1b. Parallel met de Uruk-cultuur moet de eerste stedelijke beschaving ontstaan zijn; daarvan is uit S. alleen de laatste fase bekend. Ten behoeve van de boekhouding der surpluseconomie werden eerst bullae met calculi gebruikt waarop cylinderzegels (in tegenstelling tot het vroegere gebruik van het stempelzegel) afgerold zijn als eigendomsbewijs. Wat later verschijnen de eerste tabletten, nog altijd alleen met cijfers beschreven: Uit deze periode is ook de vroegste sculptuur afkomstig. 2a. Proto-elamitische periode (3000-2800): zo genoemd naar het inheemse beeldschrift, dat later dan - doch onafhankelijk van - de mesopotamische pictografie in S. gecreëerd werd (ca. 2900 vC) en vervolgens, wellicht door kooplui, verspreid in de Susiana, naar Awan (Tepe Siyalk, Godin Tepe), naar Haltamti (Tell-i Malyân) en zelfs naar het verre Simaski (Tepe Yahya, Šahdâd, Šahr-i Sûtah). Zegelsnijders brachten nieuwe kunstvormen voort. Werden uit de vroegere tijd alleen op de 'acropolis' bewoningslagen blootgelegd, vanaf ca. 3000 zijn die eveneens op de 'Ville Royale' en de 'Donjon' gevonden.

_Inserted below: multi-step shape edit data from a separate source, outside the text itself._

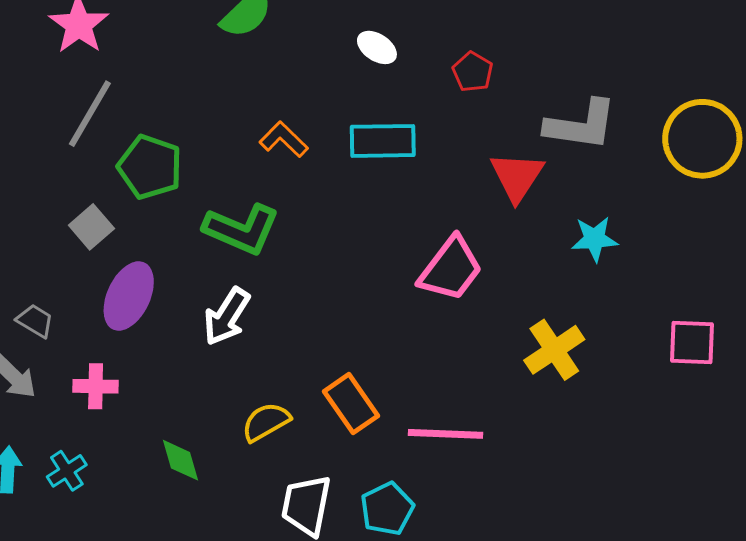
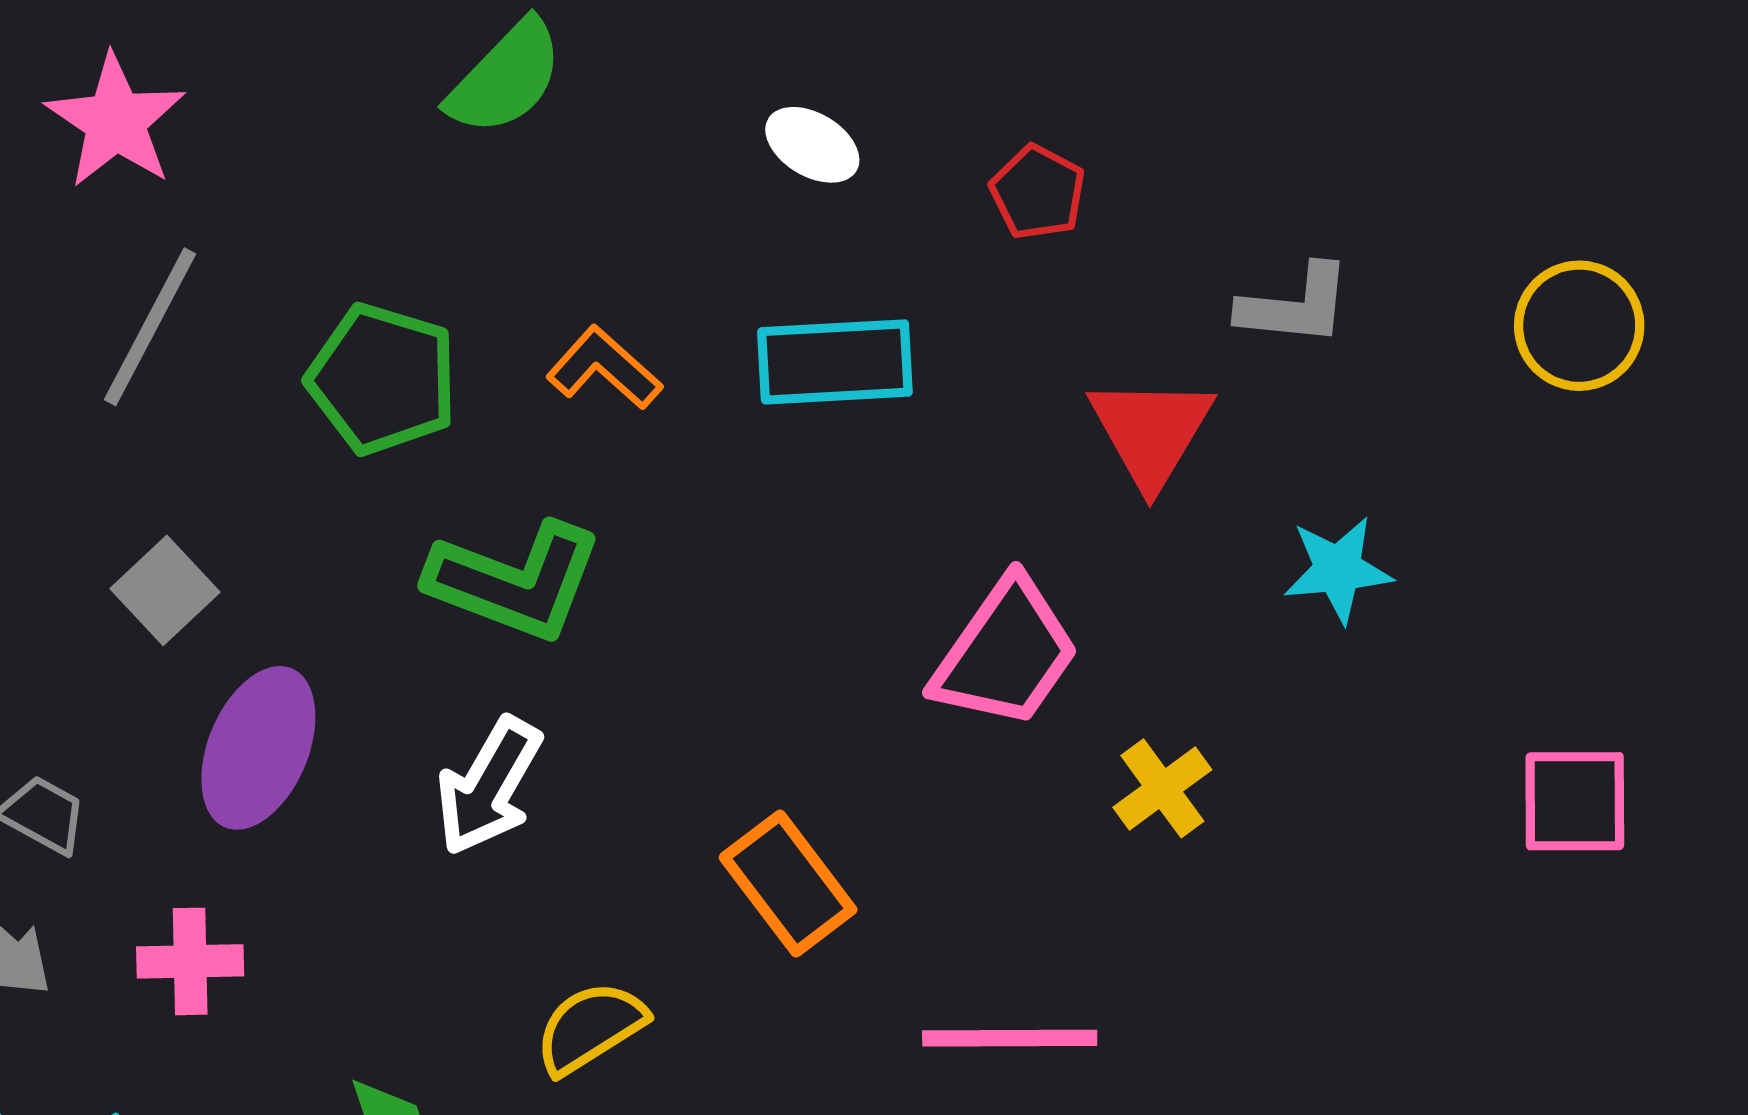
gray L-shape: (581, 125) -> (1295, 305), size x0.7
yellow circle: (702, 139) -> (1579, 326), size x0.7
green pentagon: (150, 167) -> (382, 379), moved
yellow cross: (554, 350) -> (1162, 788), moved, size x0.7
orange rectangle: (351, 404) -> (788, 884), moved

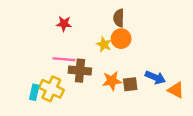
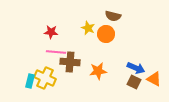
brown semicircle: (119, 18) -> (113, 16), moved, turned -77
red star: (64, 24) -> (51, 32), moved
yellow star: (104, 44) -> (88, 28), moved
brown square: (130, 84) -> (134, 82), moved, turned 32

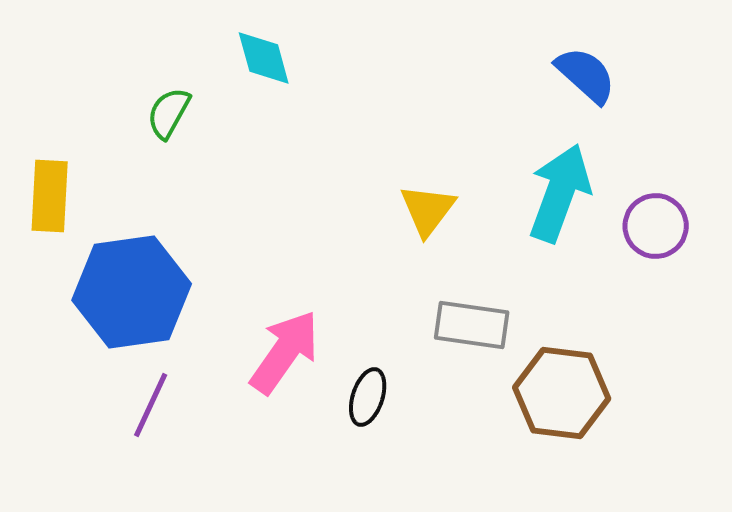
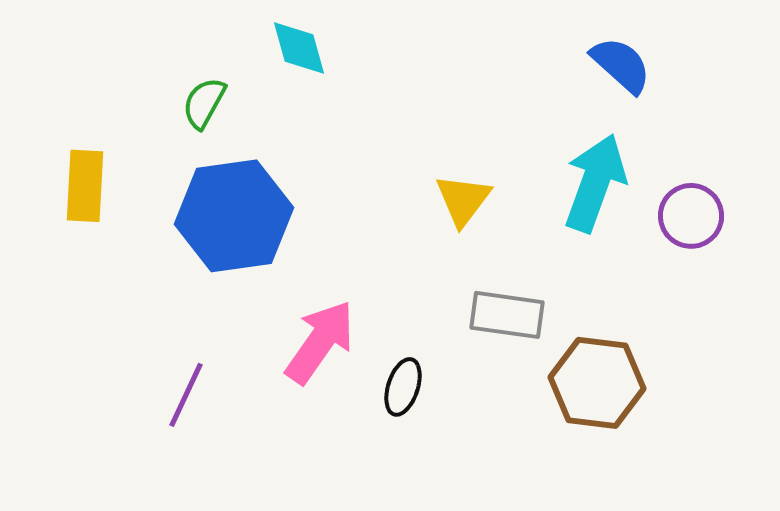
blue hexagon: (132, 292) -> (234, 216), moved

2b. In de hierna volgende periode (2800-2600) geraakte het proto-elamitische schrift in onbruik en kwam S. volledig onder de invloed van Mesopotamië (origineel bleef het beschilderde vaatwerk); het werd als het ware een sumerische stadstaat, die wegens zijn strategische positie als eindpunt van de handelsroutes uit het oosten, vanwaar de in het laagland ontbrekende waren (hout, ertsen en vooral lazuursteen uit afgaanse groeven) aangevoerd werden, door dynasten uit het westen ook militair beheerst werd, o.a. door Enme(n)-baragesi van Kiš I.

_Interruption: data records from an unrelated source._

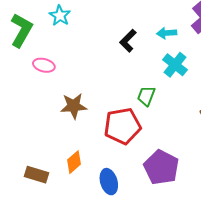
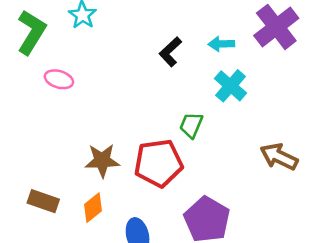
brown star: (74, 106) -> (102, 161), moved
brown rectangle: (36, 175) -> (43, 201), moved

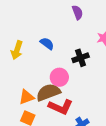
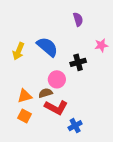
blue semicircle: (47, 44) -> (47, 47), size x1.6
brown semicircle: (48, 92) -> (45, 93), size x0.6

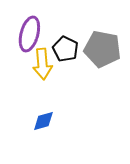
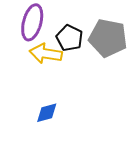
yellow arrow: (42, 64) -> (46, 54), turned 104

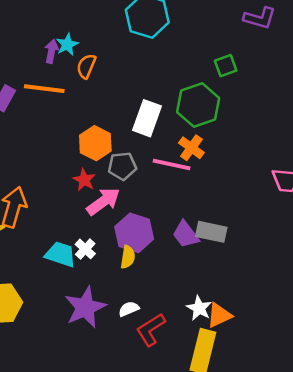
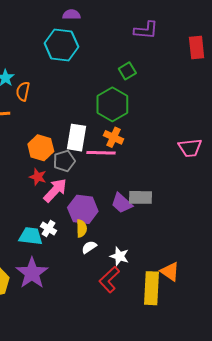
white rectangle: (147, 118) -> (76, 138), moved
purple star: (85, 307) -> (32, 273), moved
white star: (199, 308) -> (119, 256), moved
white semicircle: (129, 309) -> (89, 247), moved
orange triangle: (219, 315) -> (170, 272), moved, turned -50

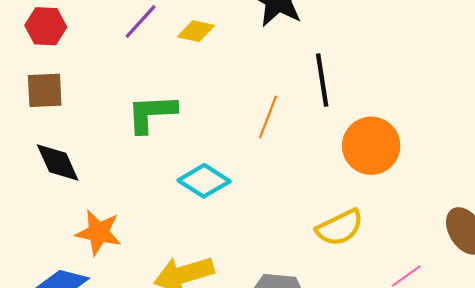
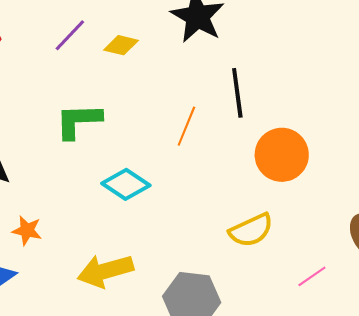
orange star: (99, 232) -> (27, 230), size x0.7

3a. Oud-elamitische periode I (2600-2100). De leiding van de elamitische confederatie berustte bij een dynastie van Awan, die gedurende de eerste helft van deze periode regelmatig overhoop lag met vorsten uit Sumer, zodat S. twee invasies (door een koning van Kis en door Eannatum van Lagas moest ondergaan. Doordat Šušen, Barahsum (een gebied ten westen van Awan) en een gedeelte van Haltamti door Sargon van Akkad en diens opvolgers bij hun imperium werden ingelijfd, werd de Awan-dynastie in een vazalpositie teruggedrongen en onderging S. een drastische akkadisering, die zich openbaarde in alle kunstuitingen en in het exclusief gebmik van het akkadisch als geschreven taal. De laatste Awan-vorst, Kutik-Insusinak, slaagde er rond 2200 in het vreemde juk af te schudden; hij staat bekend als een groot bouwheer (o.m. op de 'acropolis') en bevorderaar van de kunst. Zijn vele koningsinscripties liet hij deels in spijkerschrift (akkadisch) optekenen, deels in een van het protoelamitisch afgeleid lineair schrift (ontcijferd in 1961 door W. Hinz), dat na zijn regering voorgoed verdween.

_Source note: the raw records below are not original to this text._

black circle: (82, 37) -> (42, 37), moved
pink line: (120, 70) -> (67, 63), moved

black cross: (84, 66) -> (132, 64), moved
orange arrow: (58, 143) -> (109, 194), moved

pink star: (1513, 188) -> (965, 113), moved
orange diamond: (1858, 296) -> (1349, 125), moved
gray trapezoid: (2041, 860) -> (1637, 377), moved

In zijn titulatuur is de politieke structuur en hiërarchie van de confederatie reeds duidelijk merkbaar: 'machtige koning van Awan, onderkoning van Elam, stadhouder van Susa'; hij onderwierp pas later de vorst van Simaški. In de verwarring die volgde op de Guti-invallen (verwoesting van laag 1 op de 'acropolis') verdween de Awan-dynastie. S. en Ansan stonden tijdelijk onder controle van de vorsten van Lagas, o.a. van Gudea.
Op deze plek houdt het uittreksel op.